En este tiempo de Adviento «reiniciamos» la vivencia de nuestra fe, revivimos el comienzo que es, precisamente, el final, como decíamos. Se trata, en definitiva de reconocer que el principio y la continuación, por tanto, de la vida de fe está en la iniciativa de Dios, en acoger, siempre, su venida y aprender de cómo vino en la historia para entender como nos alcanza cada día y cómo tenemos que seguirlo a lo largo de la vida. En este proceso vamos discurriendo desde el recordatorio de la segunda venida de Cristo, que esperamos, a la primera, que celebramos. En medio del proceso está la figura de Juan el Bautista, que ya nos fue presentada el domingo anterior. Hoy el Evangelio abunda en su persona y su misión. Se le califica de testigo de la luz que está por aparecer con la misión de llevarnos a todos a esta luz, de hacernos caer en la cuenta de que brillará, que brilla ya en medio nuestro. Se deja también muy claro que él no era la luz sino solo su testigo. Y así lo atestigua él mismo ante la «comisión» que le envían los dirigentes religiosos de Israel. En primer lugar, Juan es él mismo, no es Elías redivivo ni necesita ser la reencarnación de nadie. Eso sí, se define y hace suya la tradición de la profecía, que es la misma Palabra de Dios, que le ha llamado y a quien sirve. Con esta luz que le da la Palabra misma sabe que es voz que llama a acoger, la salvación concreta e histórica que está a punto de llegar y manifestarse. Como en el desierto del Sinaí, como en el desierto de Babilonia, ahora, en el desierto de la increencia de Israel (y la nuestra) se manifiesta de nuevo la Palabra. Todo lo que Juan hace está en función de esta misión: su bautismo de agua pide la conversión necesaria para comprender y acoger a quien viene. Porque también les deja claro que la intervención de Dios en la historia que viene es Alguien, y ya lanzado, les revela que este Alguien es el Esposo, el Amigo, como decía también Teresa de Jesús, Aquél que tiene todo el derecho –Juan no lo tiene– de desposar al pueblo de los creyentes, esto es, de introducirlos en la misma vida de Dios.

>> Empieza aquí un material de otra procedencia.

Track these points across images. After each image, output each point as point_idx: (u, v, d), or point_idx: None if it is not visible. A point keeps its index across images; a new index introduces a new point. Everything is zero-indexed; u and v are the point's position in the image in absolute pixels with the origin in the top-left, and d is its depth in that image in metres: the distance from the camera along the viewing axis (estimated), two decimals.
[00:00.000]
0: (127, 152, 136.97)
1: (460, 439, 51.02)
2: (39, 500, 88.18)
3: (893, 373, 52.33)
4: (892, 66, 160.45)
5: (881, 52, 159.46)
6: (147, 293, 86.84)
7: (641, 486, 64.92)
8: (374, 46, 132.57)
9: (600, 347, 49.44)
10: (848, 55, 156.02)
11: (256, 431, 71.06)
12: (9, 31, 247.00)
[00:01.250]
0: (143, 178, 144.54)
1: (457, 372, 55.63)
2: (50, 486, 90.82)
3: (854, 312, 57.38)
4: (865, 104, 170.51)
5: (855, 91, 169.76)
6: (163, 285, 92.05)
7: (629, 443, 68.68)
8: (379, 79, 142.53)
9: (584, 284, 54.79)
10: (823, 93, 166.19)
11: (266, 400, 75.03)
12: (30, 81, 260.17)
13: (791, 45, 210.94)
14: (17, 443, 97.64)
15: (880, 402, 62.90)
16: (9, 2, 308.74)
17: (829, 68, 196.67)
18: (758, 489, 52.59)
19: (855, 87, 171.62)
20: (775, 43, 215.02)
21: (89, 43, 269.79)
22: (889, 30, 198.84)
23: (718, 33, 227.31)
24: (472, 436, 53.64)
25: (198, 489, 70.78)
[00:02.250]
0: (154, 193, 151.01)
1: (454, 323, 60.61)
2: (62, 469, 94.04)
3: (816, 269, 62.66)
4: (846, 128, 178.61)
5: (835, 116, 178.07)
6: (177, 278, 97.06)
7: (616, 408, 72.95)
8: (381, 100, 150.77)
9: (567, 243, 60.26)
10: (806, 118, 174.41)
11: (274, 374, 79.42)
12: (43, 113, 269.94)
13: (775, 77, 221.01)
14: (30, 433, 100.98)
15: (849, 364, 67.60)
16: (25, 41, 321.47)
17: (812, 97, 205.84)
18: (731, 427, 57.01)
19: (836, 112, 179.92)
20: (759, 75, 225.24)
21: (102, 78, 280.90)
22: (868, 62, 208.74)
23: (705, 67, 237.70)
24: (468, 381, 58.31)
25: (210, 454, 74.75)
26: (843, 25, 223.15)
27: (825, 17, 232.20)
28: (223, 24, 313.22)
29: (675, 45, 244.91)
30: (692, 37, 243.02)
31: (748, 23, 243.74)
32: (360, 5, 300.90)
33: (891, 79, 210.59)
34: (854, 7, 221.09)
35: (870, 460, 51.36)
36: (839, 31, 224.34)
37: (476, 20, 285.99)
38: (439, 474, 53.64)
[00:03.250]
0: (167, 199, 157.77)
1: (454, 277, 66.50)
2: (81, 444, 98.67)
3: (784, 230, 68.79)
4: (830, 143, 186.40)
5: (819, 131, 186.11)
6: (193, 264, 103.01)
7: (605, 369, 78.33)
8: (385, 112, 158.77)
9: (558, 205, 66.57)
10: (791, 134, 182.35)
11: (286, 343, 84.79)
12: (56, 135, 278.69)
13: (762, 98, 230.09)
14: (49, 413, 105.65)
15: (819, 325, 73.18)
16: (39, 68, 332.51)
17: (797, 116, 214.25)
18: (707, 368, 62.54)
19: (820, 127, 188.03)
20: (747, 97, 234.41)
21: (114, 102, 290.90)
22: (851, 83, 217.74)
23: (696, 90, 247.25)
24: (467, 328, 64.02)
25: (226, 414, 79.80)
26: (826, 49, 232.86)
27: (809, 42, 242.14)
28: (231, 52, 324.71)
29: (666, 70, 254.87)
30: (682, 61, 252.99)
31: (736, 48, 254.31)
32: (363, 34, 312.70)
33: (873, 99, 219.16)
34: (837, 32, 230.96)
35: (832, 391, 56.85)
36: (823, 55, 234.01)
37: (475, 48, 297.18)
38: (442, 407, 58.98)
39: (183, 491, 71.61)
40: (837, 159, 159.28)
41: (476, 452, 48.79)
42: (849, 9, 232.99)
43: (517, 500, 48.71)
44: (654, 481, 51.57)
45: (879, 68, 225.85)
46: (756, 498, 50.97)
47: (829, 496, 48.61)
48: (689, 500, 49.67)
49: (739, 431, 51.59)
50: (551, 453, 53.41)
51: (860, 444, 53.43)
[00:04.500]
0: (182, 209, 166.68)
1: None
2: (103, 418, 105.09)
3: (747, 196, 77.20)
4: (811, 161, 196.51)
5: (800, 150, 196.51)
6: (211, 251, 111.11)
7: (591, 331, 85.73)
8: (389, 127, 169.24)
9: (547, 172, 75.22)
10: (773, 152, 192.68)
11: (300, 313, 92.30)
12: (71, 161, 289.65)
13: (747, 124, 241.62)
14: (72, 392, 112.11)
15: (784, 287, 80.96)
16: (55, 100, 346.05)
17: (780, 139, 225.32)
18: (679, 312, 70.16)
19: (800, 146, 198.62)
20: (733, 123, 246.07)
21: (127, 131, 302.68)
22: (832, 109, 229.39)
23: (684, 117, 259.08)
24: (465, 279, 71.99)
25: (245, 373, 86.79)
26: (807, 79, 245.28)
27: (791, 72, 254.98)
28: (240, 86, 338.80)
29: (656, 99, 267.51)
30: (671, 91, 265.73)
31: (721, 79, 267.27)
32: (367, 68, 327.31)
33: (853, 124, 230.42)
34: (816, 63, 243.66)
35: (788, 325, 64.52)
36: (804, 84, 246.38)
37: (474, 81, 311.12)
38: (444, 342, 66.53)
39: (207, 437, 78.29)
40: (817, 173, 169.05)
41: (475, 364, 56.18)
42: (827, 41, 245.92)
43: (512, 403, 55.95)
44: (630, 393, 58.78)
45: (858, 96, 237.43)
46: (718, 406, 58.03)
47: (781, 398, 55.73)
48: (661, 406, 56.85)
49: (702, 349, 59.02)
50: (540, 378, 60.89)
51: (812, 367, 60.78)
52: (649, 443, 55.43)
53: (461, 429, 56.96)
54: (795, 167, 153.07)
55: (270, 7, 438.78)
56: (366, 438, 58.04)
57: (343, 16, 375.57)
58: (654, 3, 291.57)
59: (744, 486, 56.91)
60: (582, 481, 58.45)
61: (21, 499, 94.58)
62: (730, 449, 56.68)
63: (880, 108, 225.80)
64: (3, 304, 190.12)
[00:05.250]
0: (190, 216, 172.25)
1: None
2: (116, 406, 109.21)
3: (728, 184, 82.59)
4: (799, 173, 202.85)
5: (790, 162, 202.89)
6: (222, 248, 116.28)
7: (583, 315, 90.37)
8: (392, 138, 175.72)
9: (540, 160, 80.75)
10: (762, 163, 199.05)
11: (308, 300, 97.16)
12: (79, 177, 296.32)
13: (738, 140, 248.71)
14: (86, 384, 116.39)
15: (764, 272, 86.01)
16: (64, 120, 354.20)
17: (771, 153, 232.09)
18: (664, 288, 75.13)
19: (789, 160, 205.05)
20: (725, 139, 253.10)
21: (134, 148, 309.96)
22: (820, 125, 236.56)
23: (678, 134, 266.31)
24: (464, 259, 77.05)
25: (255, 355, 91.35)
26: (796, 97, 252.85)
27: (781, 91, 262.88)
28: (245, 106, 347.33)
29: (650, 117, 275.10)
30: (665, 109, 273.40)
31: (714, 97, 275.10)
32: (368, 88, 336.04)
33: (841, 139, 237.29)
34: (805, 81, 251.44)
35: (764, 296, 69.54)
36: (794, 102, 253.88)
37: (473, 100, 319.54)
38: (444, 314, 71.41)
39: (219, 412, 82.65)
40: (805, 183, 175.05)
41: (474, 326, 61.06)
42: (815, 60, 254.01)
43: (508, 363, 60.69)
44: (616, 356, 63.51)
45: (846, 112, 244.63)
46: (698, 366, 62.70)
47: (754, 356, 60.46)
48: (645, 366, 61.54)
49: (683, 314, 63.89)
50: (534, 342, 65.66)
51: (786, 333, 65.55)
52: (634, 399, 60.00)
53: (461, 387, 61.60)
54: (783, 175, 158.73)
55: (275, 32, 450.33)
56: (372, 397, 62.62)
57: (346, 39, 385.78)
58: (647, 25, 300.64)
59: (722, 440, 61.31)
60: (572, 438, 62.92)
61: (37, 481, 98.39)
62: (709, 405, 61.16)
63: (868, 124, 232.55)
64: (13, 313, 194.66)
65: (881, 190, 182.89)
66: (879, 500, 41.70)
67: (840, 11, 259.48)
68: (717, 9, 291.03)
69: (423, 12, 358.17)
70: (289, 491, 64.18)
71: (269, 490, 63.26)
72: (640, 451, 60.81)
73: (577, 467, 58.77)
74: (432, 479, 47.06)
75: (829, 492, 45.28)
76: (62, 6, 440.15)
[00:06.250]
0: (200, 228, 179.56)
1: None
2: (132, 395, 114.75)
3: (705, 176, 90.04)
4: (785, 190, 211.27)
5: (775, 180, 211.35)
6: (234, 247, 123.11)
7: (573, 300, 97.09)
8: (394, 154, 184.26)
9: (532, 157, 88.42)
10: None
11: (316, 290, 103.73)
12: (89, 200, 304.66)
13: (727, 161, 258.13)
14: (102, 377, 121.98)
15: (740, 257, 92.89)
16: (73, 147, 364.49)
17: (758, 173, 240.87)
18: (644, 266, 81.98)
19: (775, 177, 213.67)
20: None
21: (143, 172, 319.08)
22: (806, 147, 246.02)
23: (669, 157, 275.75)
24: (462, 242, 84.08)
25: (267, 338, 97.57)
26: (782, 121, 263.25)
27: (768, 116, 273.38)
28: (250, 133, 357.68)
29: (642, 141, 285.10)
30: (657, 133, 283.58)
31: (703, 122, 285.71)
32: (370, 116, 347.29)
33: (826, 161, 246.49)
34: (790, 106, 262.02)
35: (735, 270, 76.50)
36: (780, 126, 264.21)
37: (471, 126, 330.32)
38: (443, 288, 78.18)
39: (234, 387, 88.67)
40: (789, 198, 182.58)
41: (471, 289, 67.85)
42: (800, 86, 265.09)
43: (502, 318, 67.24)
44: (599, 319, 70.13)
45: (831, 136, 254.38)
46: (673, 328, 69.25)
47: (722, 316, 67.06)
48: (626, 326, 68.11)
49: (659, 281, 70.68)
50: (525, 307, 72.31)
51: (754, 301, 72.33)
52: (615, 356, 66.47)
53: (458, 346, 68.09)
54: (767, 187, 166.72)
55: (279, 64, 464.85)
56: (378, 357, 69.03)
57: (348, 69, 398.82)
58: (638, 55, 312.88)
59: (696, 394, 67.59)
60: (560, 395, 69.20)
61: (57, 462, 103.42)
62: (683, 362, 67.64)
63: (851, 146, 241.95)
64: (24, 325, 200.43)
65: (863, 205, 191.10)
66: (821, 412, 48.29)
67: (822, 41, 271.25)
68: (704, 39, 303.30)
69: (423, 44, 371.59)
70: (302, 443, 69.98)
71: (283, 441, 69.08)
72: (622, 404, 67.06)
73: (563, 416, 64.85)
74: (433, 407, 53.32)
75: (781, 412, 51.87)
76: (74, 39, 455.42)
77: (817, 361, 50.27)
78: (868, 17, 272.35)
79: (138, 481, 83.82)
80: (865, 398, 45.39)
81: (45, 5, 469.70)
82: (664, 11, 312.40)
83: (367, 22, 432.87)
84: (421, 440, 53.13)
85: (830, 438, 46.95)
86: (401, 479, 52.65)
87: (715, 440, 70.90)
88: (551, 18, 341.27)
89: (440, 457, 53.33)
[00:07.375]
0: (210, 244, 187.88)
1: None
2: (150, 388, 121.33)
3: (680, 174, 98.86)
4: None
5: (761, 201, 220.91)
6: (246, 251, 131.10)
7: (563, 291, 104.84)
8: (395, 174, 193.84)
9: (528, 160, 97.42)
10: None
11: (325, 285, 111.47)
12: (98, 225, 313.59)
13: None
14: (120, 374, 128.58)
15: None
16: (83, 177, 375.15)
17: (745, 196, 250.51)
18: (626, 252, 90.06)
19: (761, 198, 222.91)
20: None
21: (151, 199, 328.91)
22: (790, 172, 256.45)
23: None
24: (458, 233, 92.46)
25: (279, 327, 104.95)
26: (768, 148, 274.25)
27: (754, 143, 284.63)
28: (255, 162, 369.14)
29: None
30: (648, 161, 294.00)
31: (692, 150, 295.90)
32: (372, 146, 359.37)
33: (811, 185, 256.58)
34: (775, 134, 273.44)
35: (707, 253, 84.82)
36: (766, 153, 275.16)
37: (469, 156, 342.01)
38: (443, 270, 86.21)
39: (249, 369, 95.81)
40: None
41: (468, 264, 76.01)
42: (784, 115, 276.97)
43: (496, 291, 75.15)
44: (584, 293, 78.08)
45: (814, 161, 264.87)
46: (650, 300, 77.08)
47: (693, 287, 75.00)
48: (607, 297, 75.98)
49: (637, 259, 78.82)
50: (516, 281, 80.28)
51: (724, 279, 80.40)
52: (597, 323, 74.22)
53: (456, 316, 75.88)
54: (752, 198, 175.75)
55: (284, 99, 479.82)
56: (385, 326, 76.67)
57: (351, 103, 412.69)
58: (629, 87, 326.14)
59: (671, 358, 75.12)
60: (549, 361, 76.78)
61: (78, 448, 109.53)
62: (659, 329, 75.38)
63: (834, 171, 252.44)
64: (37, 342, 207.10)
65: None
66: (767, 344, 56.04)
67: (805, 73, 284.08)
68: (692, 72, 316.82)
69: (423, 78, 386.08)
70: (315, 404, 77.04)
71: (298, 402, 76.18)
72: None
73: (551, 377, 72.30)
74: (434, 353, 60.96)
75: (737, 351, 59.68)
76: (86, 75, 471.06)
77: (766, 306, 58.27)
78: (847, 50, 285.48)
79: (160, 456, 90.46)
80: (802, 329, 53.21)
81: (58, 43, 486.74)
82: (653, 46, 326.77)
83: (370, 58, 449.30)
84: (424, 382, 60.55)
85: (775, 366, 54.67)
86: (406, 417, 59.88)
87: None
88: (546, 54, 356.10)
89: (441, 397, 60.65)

El Espíritu del Señor está sobre mí,
porque el Señor me ha ungido.
Me ha enviado para dar la buena noticia a los que sufren,
para vendar los corazones desgarrados,
para proclamar la amnistía a los cautivos,
y a los prisioneros la libertad,
para proclamar el año de gracia del Señor.
Desbordo de gozo con el Señor,
y me alegro con mi Dios:
porque me ha vestido un traje de gala
y me ha envuelto en un manto de triunfo,
como novio que se pone la corona,
o novia que se adorna con sus joyas.
Como el suelo echa sus brotes,
como un jardín hace brotar sus semillas,
así el Señor hará brotar la justicia
y los himnos ante todos los pueblos.
Segunda lectura: 1Tesalonicenses 5, 16-24
Hermanos:
Estad siempre alegres. Sed constantes en orar. Dad gracias en toda ocasión: ésta es la voluntad de Dios en Cristo Jesús respecto de vosotros.
No apaguéis el espíritu, no despreciéis el don de profecía; sino examinadlo todo, quedándoos con lo bueno.
Guardaos de toda forma de maldad. Que el mismo Dios de la paz os consagre totalmente, y que todo vuestro espíritu, alma y cuerpo, sea custodiado sin reproche hasta la venida de nuestro Señor Jesucristo.
El que os ha llamado es fiel y cumplirá sus promesas.
Evangelio: Juan 1, 6-8. 19-28
Surgió un hombre enviado por Dios,
que se llamaba Juan:
éste venía como testigo,
para dar testimonio de la luz,
para que por él todos vinieran a la fe.
No era él la luz,
sino testigo de la luz.
Y éste fue el testimonio de Juan, cuando los judíos enviaron desde Jerusalén sacerdotes y levitas a Juan, a que le preguntaran:
– «¿Tú quién eres?»
Él confesó sin reservas:
– «Yo no soy el Mesías.»
Le preguntaron:
– «¿Entonces, qué? ¿Eres tú Elías?»
El dijo:
– «No lo soy.»
– «¿Eres tú el Profeta?»
Respondió:
– «No.»
Y le dijeron:
– «¿Quién eres? Para que podamos dar una respuesta a los que nos han enviado, ¿qué dices de ti mismo?»
Él contestó:
– «Yo soy la voz que grita en el desierto: «Allanad el camino del Señor», como dijo el profeta Isaías.»
Entre los enviados había fariseos y le preguntaron:
– «Entonces, ¿por qué bautizas, si tú no eres el Mesías, ni Elías, ni el Profeta?»
Juan les respondió:
– «Yo bautizo con agua; en medio de vosotros hay uno que no conocéis, el que viene detrás de mí, y al que no soy digno de desatar la correa de la sandalia.»
Esto pasaba en Betania, en la otra orilla del Jordán, donde estaba Juan bautizando.